2.3 IR Evaluation: Test Collections and Evaluation Measures
2.3.5 User-models, Test Collections, and Evaluation Measures
Moffat, Webber, and Zobel (2007) develop methods that select documents to judge from across submitted systems, to differentiate best systems from the others, when evaluating over the RBP performance measure. In their methods, the judgement effort is shifted towards documents that can help compare the best systems with each other. Given the RBP user model, and the associated RBP score for a document at a given rank, documents are weighted and appropriately selected for judgement by assessors. This work is similar to our work in Chapter6, wherein we utilize the MSU user model to select updates into a pool for assessment, based on the probability of them being read.
Radlinski, Kurup, and Joachims (2008) show that implicit feedback can be utilized to measure retrieval quality. Implicit feedback based measures include click through rates on a Search Engine Result Page (SERP), the dwell time—time spent reading a document, the number of page views, the abandonment rate, amongst others (Agichtein, Brill, and Dumais,2006). However, such methods are arguably more suited to systems having a wide user-base.
Smucker and Clarke (2012c) outline that test-collections created using the Cranfield paradigm need not be at odds with user-oriented evaluation measures. They point out that evaluation measures inherently model the behavior of a user and predict user performance over a given system. Better user models may lead to better evaluation measures that would in turn lead to better estimates of user performance, provided that the test collection is relatively unbiased and complete.
Recall curves over time (Smucker, Allan, and Dachev, 2012), which in turn are inspired by recall curves over characters read (Lin,2007) could serve as an alternative to the Latency Comprehensiveness (or Recall) measure of TST. In a similar vein, the concept of trailtext and U-measure (Sakai and Dou,2013) could also serve as an alternative for TST-evaluation. Yang and Lad (2009) demonstrate an evaluation method similar to ours (Chapter 5), however it differs in user model and system interface, and it is has been developed over a much smaller corpus than TST. It will be interesting to compare against their method by calibrating MSU with a ranked interface presented at every session.
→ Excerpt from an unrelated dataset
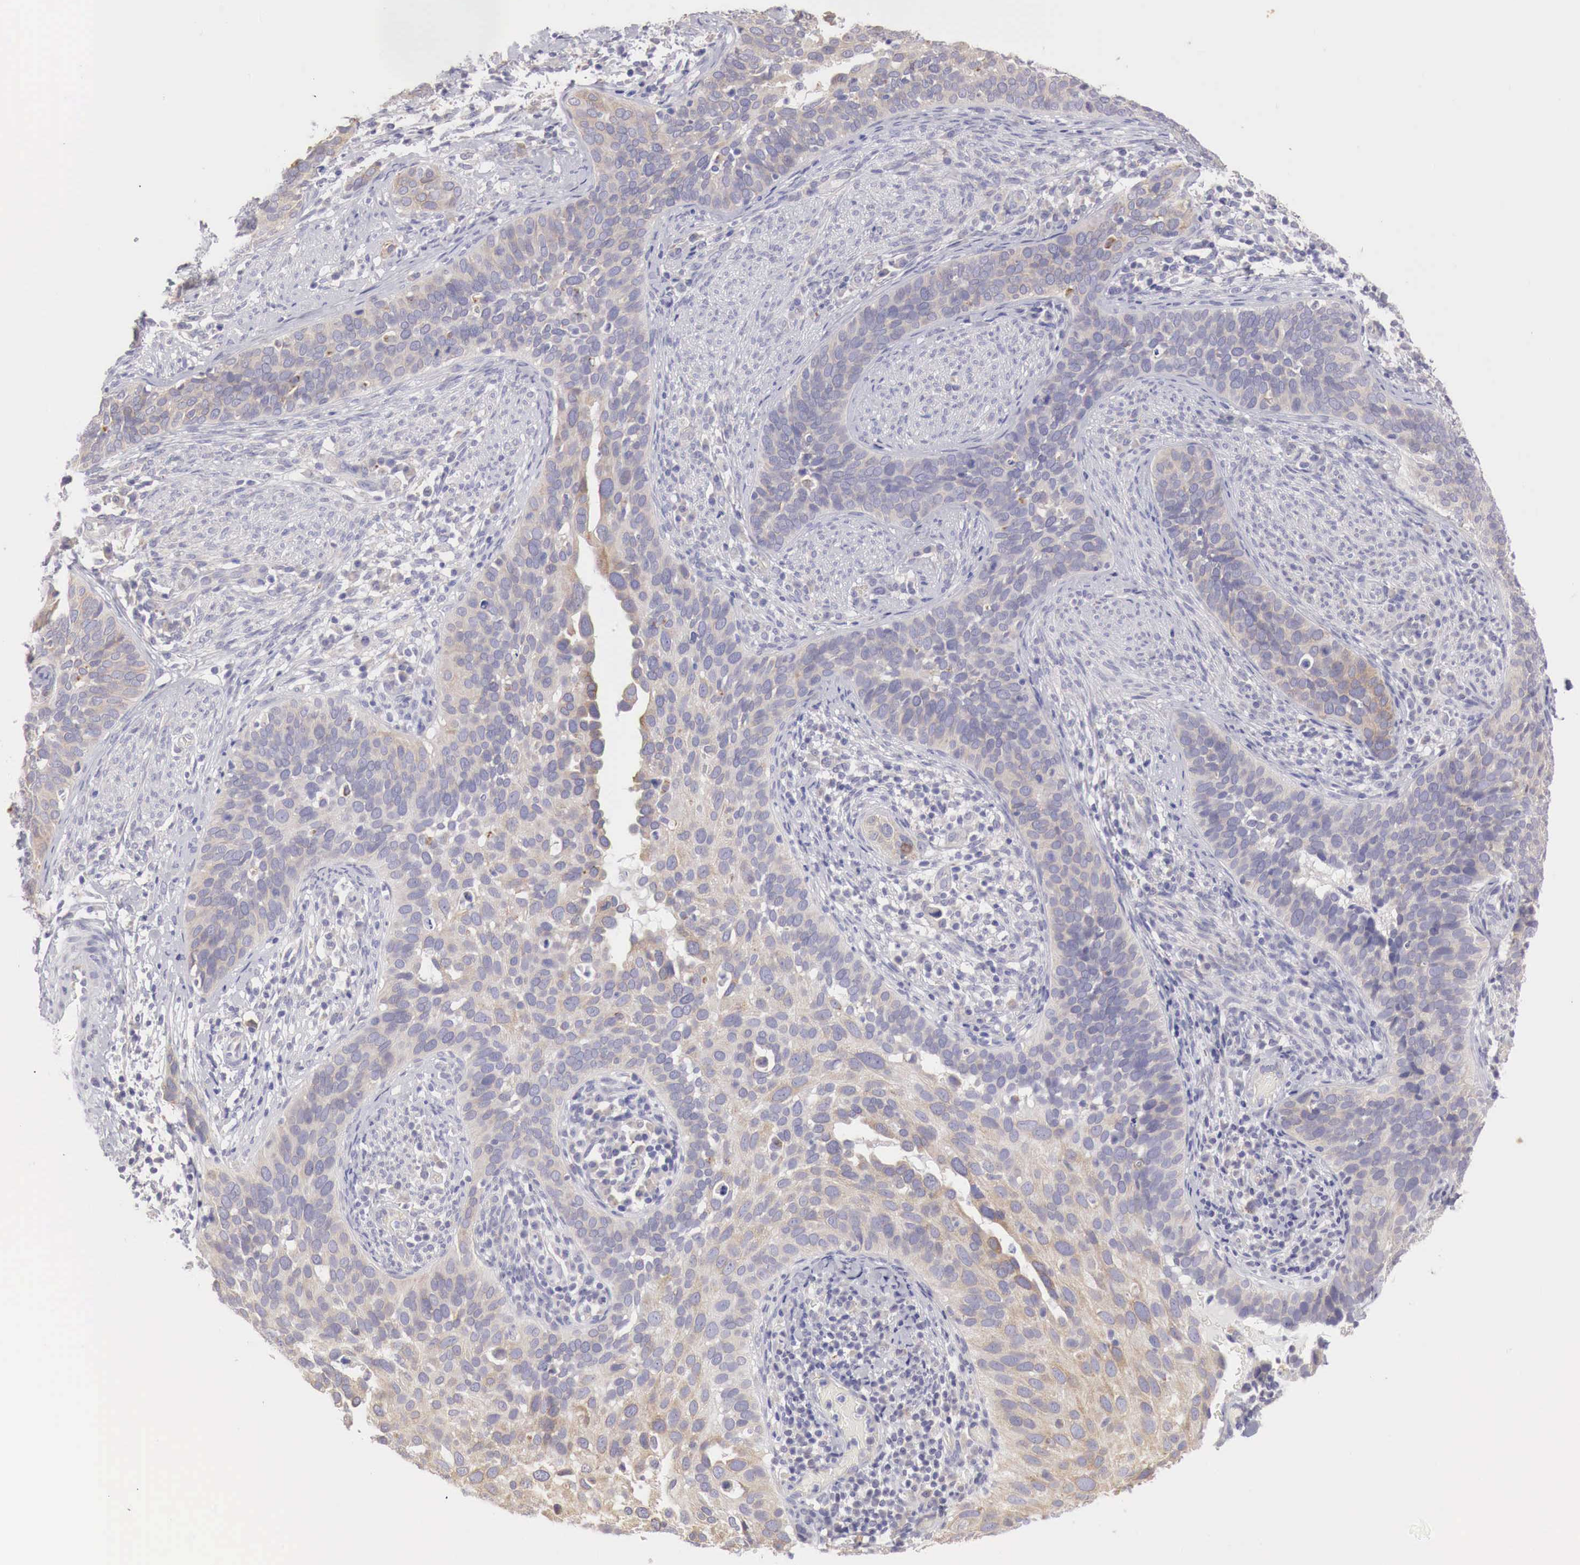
{"staining": {"intensity": "weak", "quantity": "25%-75%", "location": "cytoplasmic/membranous"}, "tissue": "cervical cancer", "cell_type": "Tumor cells", "image_type": "cancer", "snomed": [{"axis": "morphology", "description": "Squamous cell carcinoma, NOS"}, {"axis": "topography", "description": "Cervix"}], "caption": "Immunohistochemical staining of human cervical cancer exhibits low levels of weak cytoplasmic/membranous protein positivity in approximately 25%-75% of tumor cells.", "gene": "NSDHL", "patient": {"sex": "female", "age": 31}}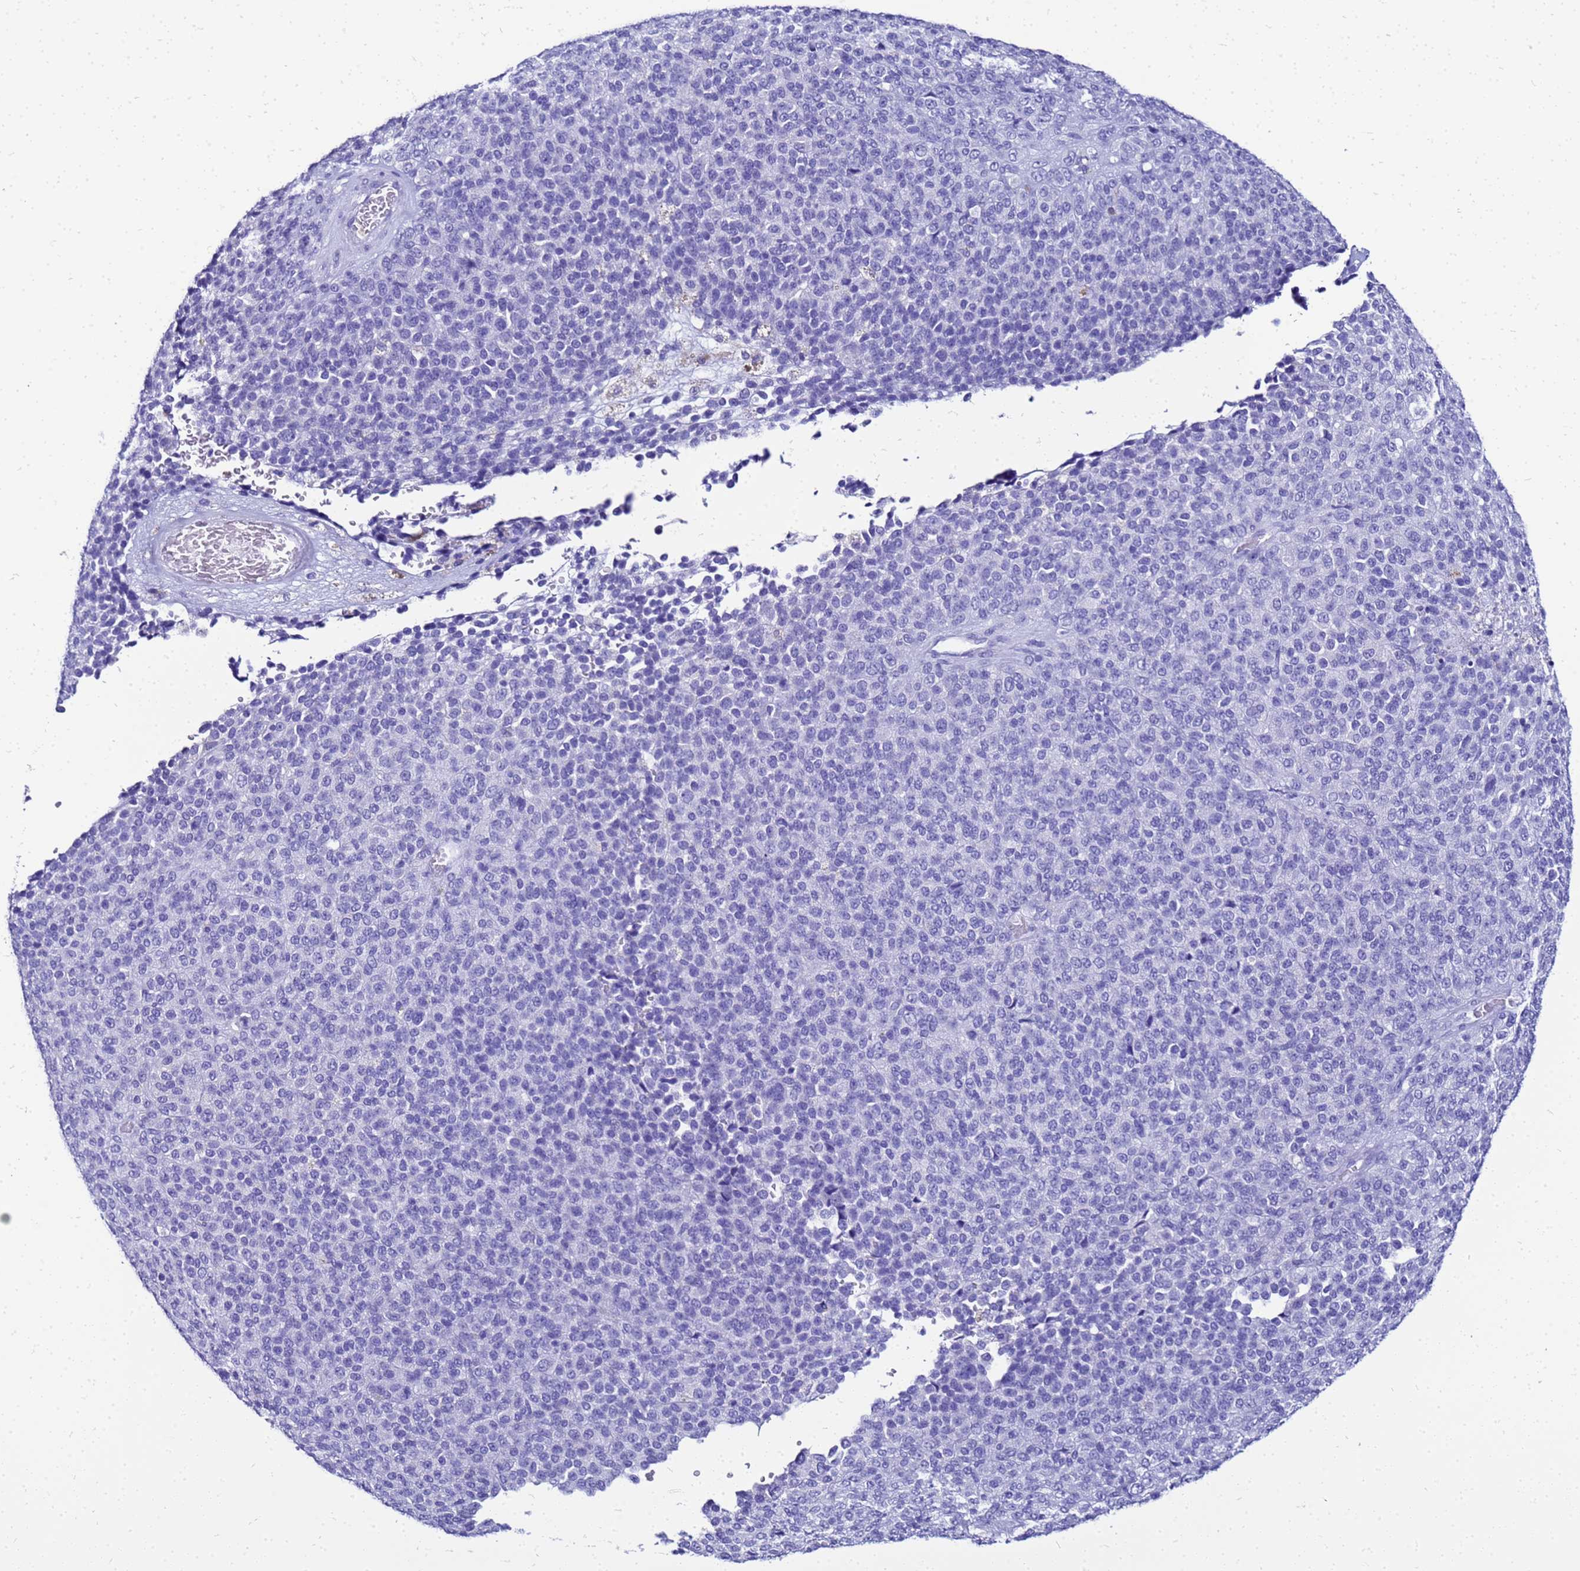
{"staining": {"intensity": "negative", "quantity": "none", "location": "none"}, "tissue": "melanoma", "cell_type": "Tumor cells", "image_type": "cancer", "snomed": [{"axis": "morphology", "description": "Malignant melanoma, Metastatic site"}, {"axis": "topography", "description": "Brain"}], "caption": "Human melanoma stained for a protein using immunohistochemistry (IHC) displays no positivity in tumor cells.", "gene": "CSTA", "patient": {"sex": "female", "age": 56}}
Evaluations over Time Intervals
Dietz, Dalton, and Balog (2013) put forth an approach for time-aware evaluation of stream- ing data. They carry out their experiments in the context of the KBA time-ordered docu- ment stream. Specifically, the documents should be “citable” by the Wikipedia article for the topic. Dietz, Dalton, and Balog (2013) find that to keep evaluation of systems fair, the evaluation should be aware of time intervals that contain bursts of intensity for a topic, and propose that the final evaluation score of a run could be the average over the evalu- ation scores at individual time slices. Kenter, Balog, and Rijke (2015) develop a metric to measure performance of systems that filter documents from streams, in the context of the KBA track, with applicability to similar stream filtering tasks. They demonstrate that traditional metrics like MAP, F1, nDCG fail to address the performance of a system over
time. Their method essentially estimates the trends of F1 over batches (of time durations).
A line fitted through F1 scores of batches (a trend line) allows measurement of change in
performance with time. Such research is aligned with MSU with the primary difference being that both the time granularity and bursty access is user-driven for MSU. However, information regarding the effect of bursts on user-behavior can greatly help improve upon MSU in its current form.
Chapter 3
The Temporal Summarization Track
at TREC
The TREC Temporal Summarization Track (TST) (Aslam et al., 2013; Aslam et al.,
2014) promotes research on the development and evaluation of IR systems designed for retrieving updates about breaking news events. Figure3.1illustrates the general Temporal summarization task. For each topic, a query duration determines the time interval for which a user is interested in a topic. Given a time ordered document stream, a temporal summarization system processes the documents in temporal order from the stream, and outputs (emits) updates it deems as relevant to the topic. The primary constraint for the task is that at any given time instant, retrieval (or processing) should not involve data from the future, i.e., the retrieval algorithm should respect the temporal ordering of documents for processing.
Figure 3.1: The Temporal Summarization task: Following a newsworthy event that occurs at some point in time (red arrow), the system must find and emit sentences concerning the event, from a time ordered stream of documents (blue arrow), for as long as the user is interested in the event (the query duration).
The temporal summarization task can also be looked upon as an on-line filtering task wherein sentences relevant to a topic are filtered from a stream of sentences. The number of updates to emit and the time at which to emit them is decided by the system; e.g., a system may emit a potentially relevant update as soon as it is processed, while another system may emit a fixed number of updates at regular or suitable intervals.
3.1
Temporal Summarization Track 2013
TST 2013 was the first iteration of the temporal summarization Track at TREC. Topics in the track were instances of event types: accident, bombing, earthquake, shooting and storm. Given a topic’s query string, the track required that systems (runs) return sentences (updates) that are relevant to the topic, from the TREC KBA Stream corpus 2013 (Frank et al., 2014). Every update is associated with the timestamp at which it was emitted by the system.